◆ **HOW TO COMPLETE THIS TASK**
Please state the number of lines in the records below that contain the string "pixels", and nothing further.

[Extracted records]
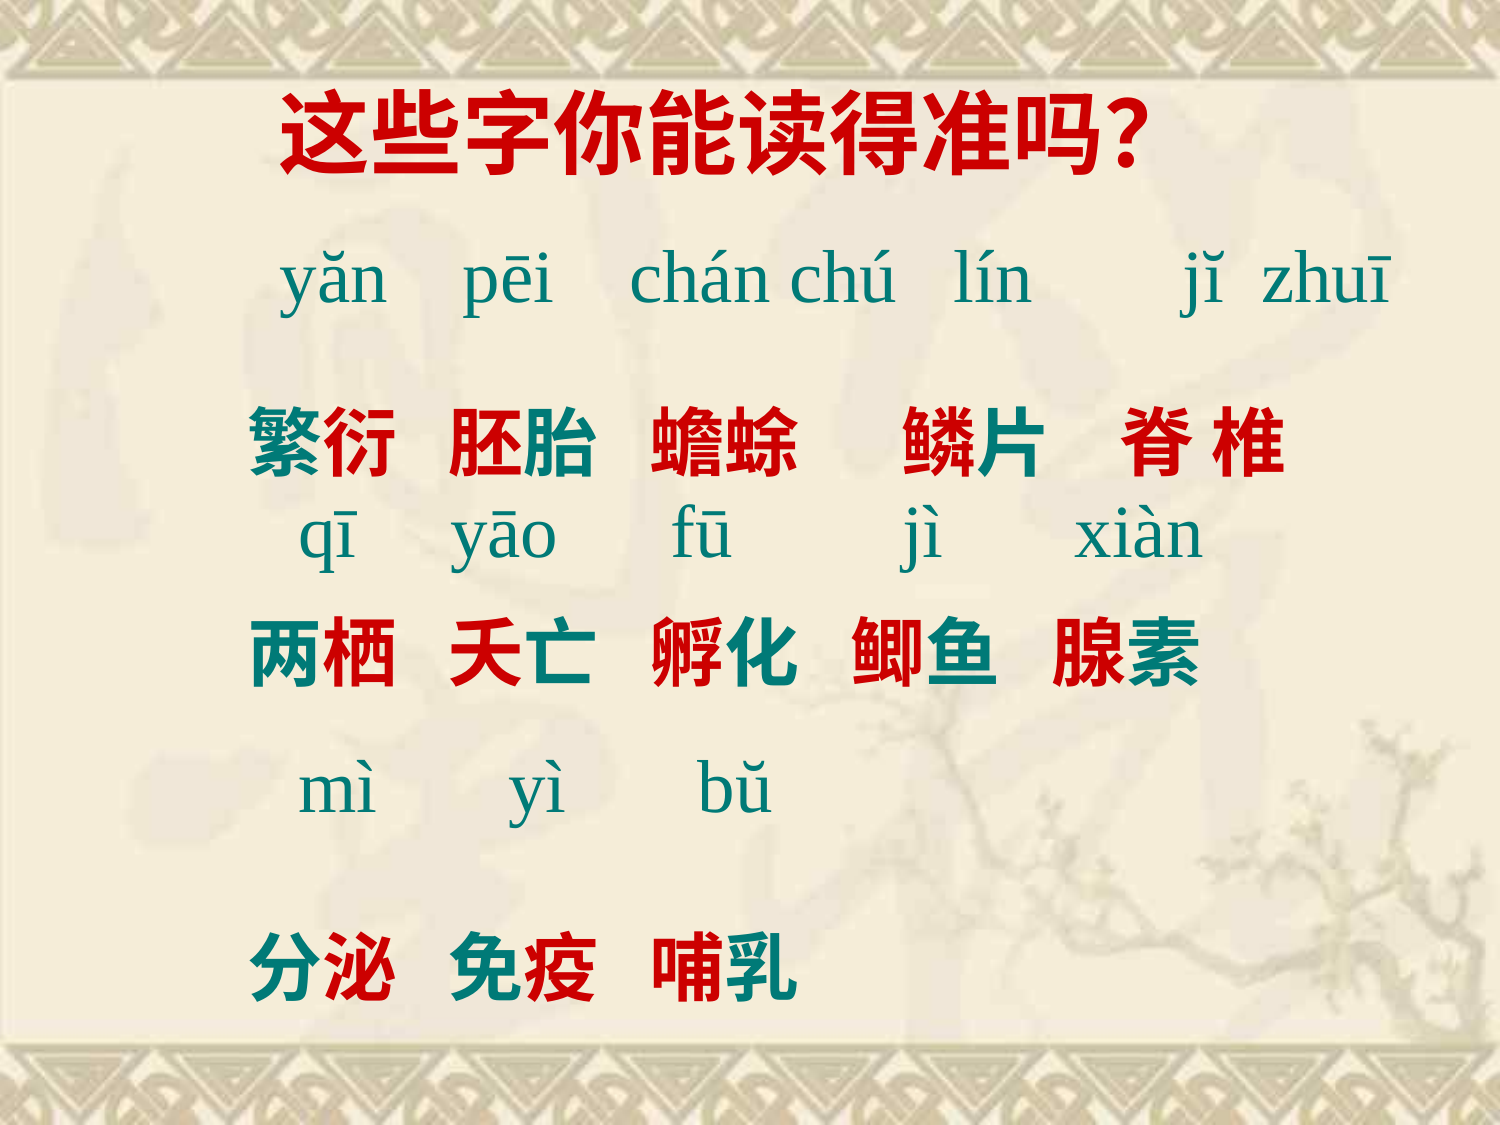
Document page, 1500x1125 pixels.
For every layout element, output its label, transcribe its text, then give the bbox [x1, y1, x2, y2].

picture [0, 0, 1500, 1125]
title 这些字你能读得准吗？ [99, 37, 1375, 225]
text_box yăn pēi chán chú lín jĭ zhuī qī yāo fū jì xiàn mì yì bŭ [171, 219, 1434, 835]
list 繁衍 胚胎 蟾蜍 鳞片 脊 椎 两栖 夭亡 孵化 鲫鱼 腺素 分泌 免疫 哺乳 [112, 387, 1388, 1063]
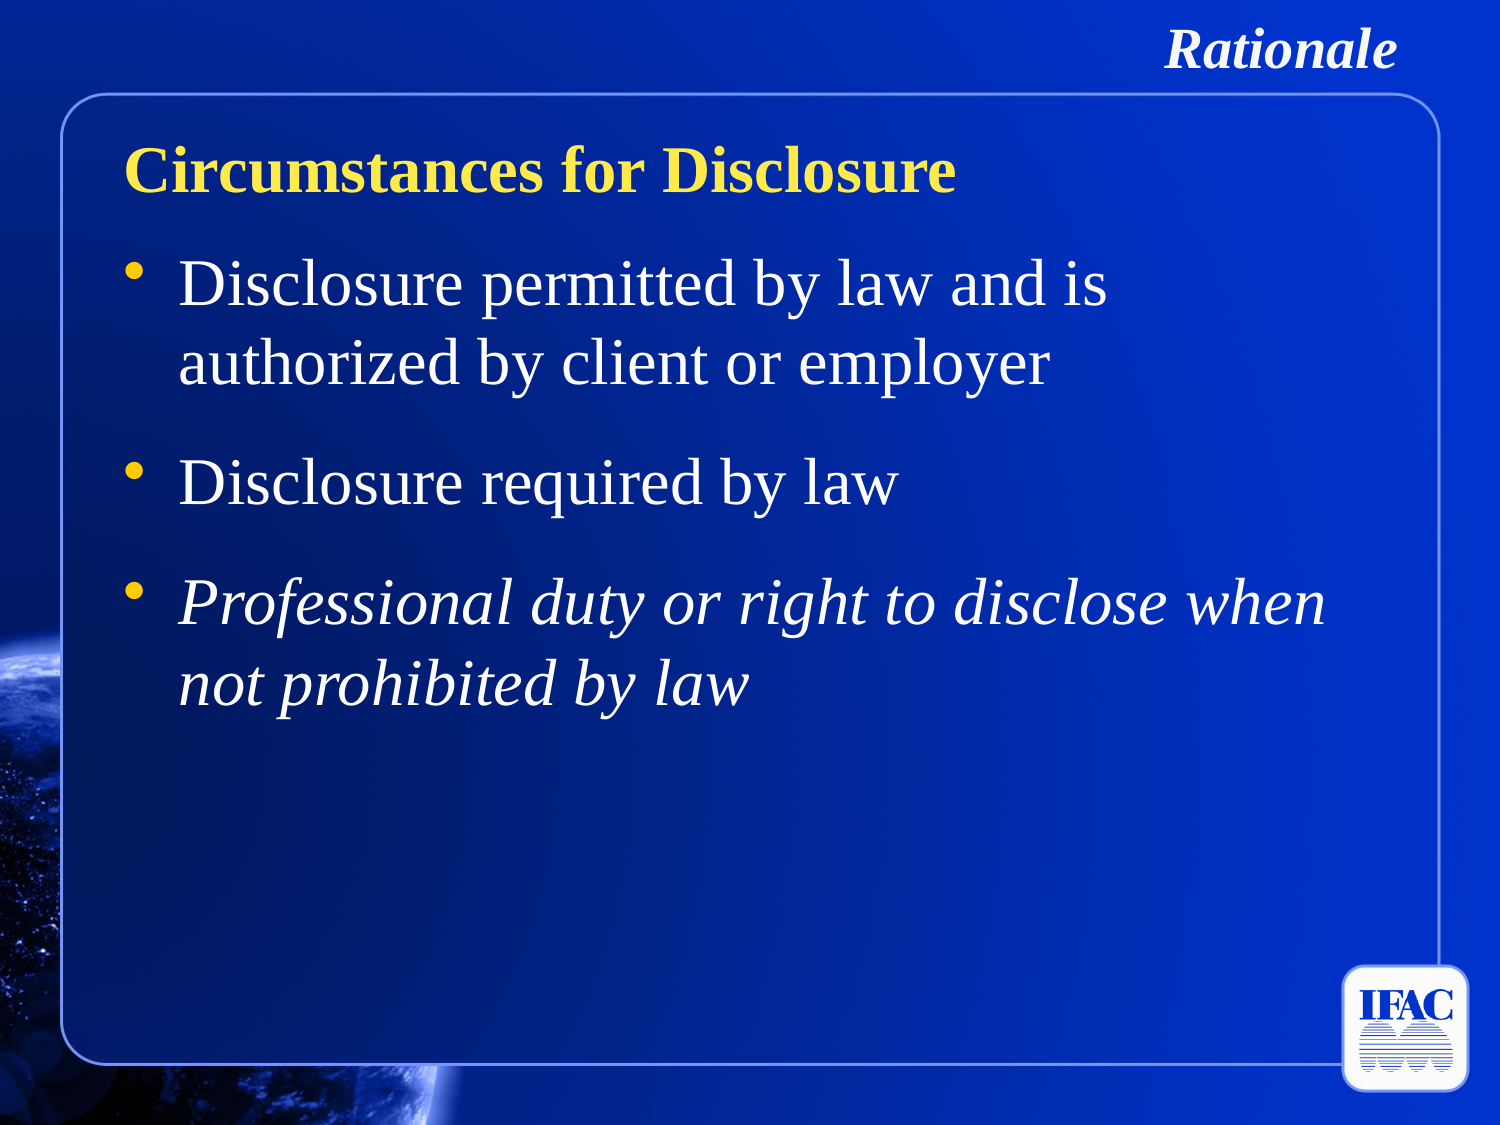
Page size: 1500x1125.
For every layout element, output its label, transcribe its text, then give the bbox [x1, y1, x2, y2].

list Disclosure permitted by law and is authorized by client or employer Disclosure required by law Professional duty or right to disclose when not prohibited by law [107, 230, 1411, 1048]
picture [0, 0, 1500, 1125]
list Circumstances for Disclosure [107, 118, 1411, 215]
title Rationale [149, 0, 1414, 92]
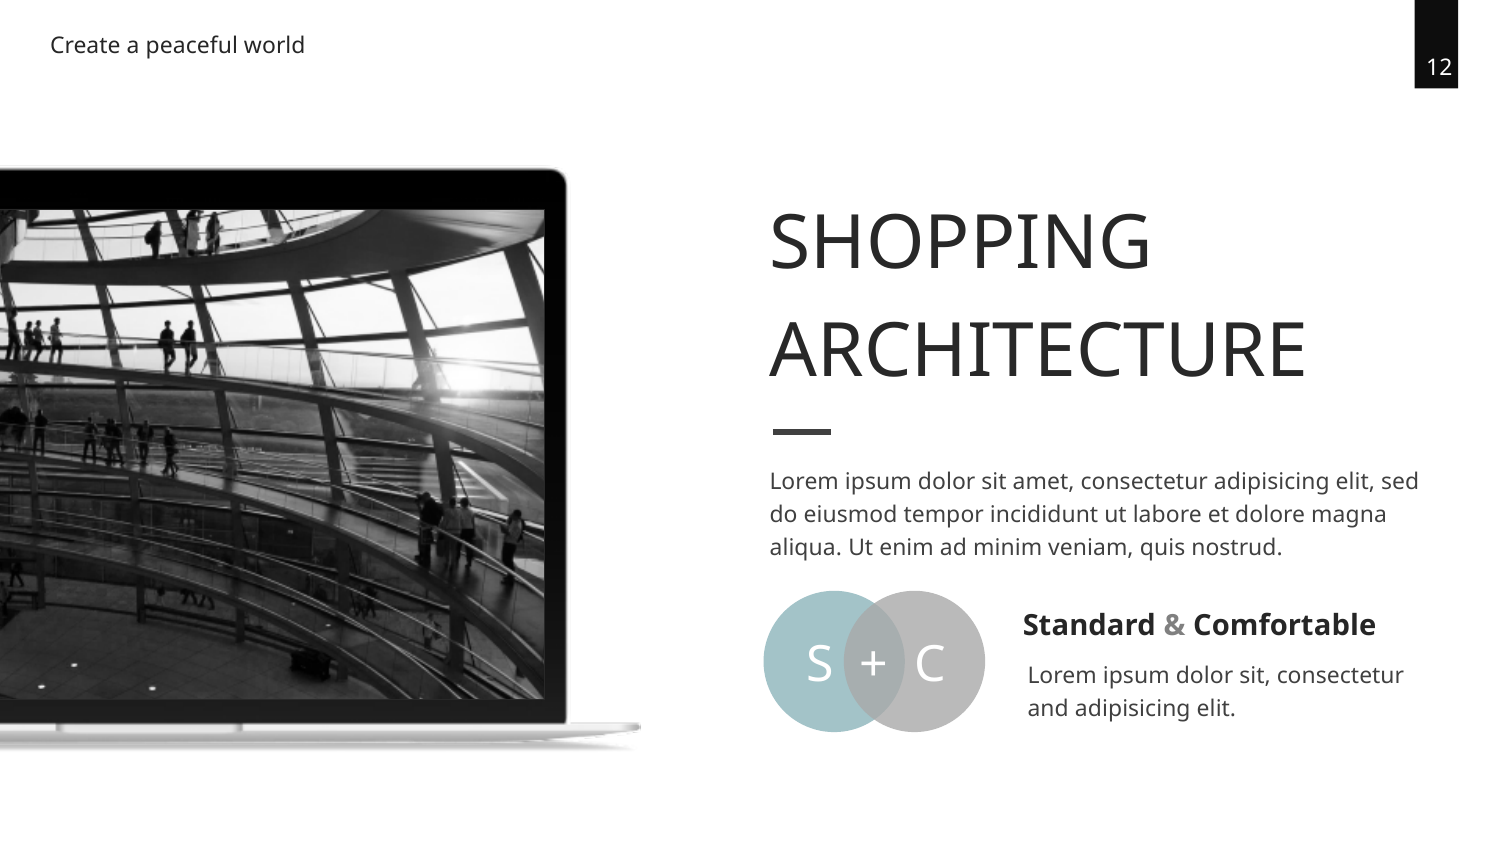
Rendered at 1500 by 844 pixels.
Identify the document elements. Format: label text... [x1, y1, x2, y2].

text_box S + C [778, 625, 974, 697]
text_box Create a peaceful world [38, 25, 412, 64]
text_box Lorem ipsum dolor sit amet, consectetur adipisicing elit, sed do eiusmod tempor incididunt ut labore et dolore magna aliqua. Ut enim ad minim veniam, quis nostrud. [758, 455, 1433, 566]
text_box Standard & Comfortable [1011, 600, 1420, 647]
text_box [852, 589, 987, 734]
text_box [0, 88, 705, 781]
slide_number 12 [1398, 0, 1480, 319]
text_box Lorem ipsum dolor sit, consectetur and adipisicing elit. [1016, 649, 1420, 727]
text_box [762, 589, 874, 734]
text_box SHOPPING ARCHITECTURE [758, 169, 1415, 397]
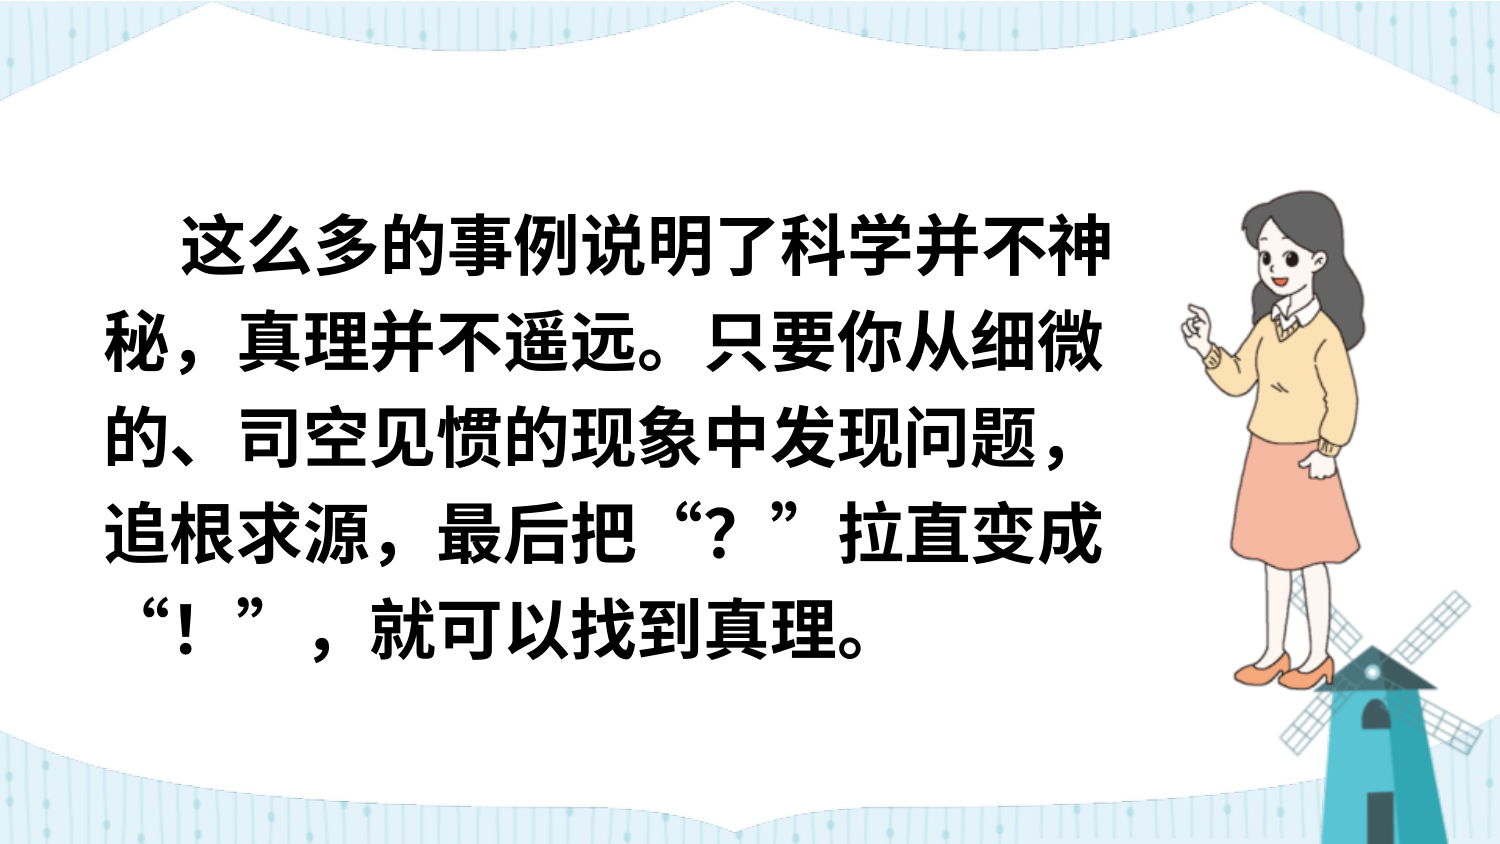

◆ **SOLUTION BELOW**
2